The most worrying case in India is that unlike foreign countries where even county and domestic cricketers are held in high regards, in India only the ones who manage to play for the National team manage to get the attention and the stardom.
Little do we know that it takes equal amount of hardwork, lots of competition and years of dedication to even make it into a state level team which is also an achievement in its own. In a series of articles highlighting the stars of domestic cricket, we take a look at Raju Kulkarni.- the man who made his 1st class debut in 1982/83 for Mumbai and then went on to represent India in Tests & ODI’s.
Even though, Raju Kulkarni was not a bulky fast bowler we usually associate with but he was a genuine tearway when he was at his peak. Raju Kulkarni also had a peculiar bowling action with his head lunging sideways while releasing the delivery. In the latter part of his career he cut down on his pace and started swinging the ball too.
Raju Kulkarni went on to become the pace spearhead for Mumbai where his first class career lasted for 18 years helping Mumbai achieve numerous victories. One of his most remarkable bowling spells out of many was the 8/111 he took for Mumbai vs Delhi in the all important semi-finals of Ranji which changed the game for Mumbai (Bombay). Raju Kulkarni went on to play 79 first class games bagging 232 first class wickets with 12 five-wkt hauls to his name.

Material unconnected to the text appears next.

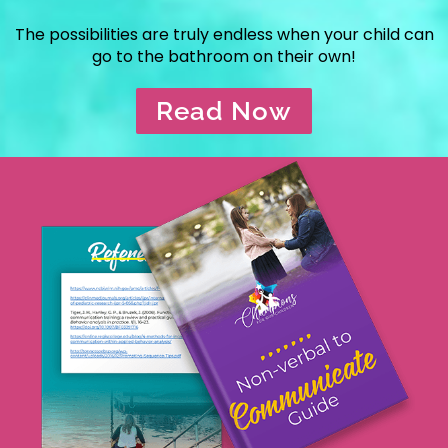
The possibilities are truly endless when your child can
go to the bathroom on their own!
Read Now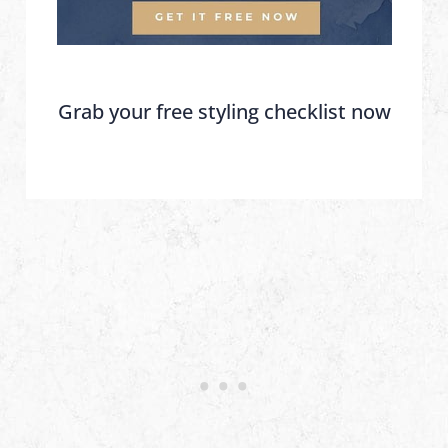
Grab your free styling checklist now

Raju Kulkarnni visited Zimbabwe with the Indian youth side in 1984 but remained on the periphery of the national side. He even toured Australia in 1985-86 where he made three more ODI appearances for India. Raju’s Test debut also came in an interesting manner in 1986-87 vs Australia at Bombay where he received a call on the morning of the match telling him to rush to the ground. On his debut match, Raju took a commendable 3 for 85 on a pitch which was designed to aid spin and he could have come with even better bowling figures had he given more time to bowl by the skipper.
Raju Kulkarni continued to perform consistently for Bombay and was included in the Indian squad for the 1990 Asia Cup too but didn’t play. He eventually retired in 1992 and later concentrated his hard work on his sports equipment business.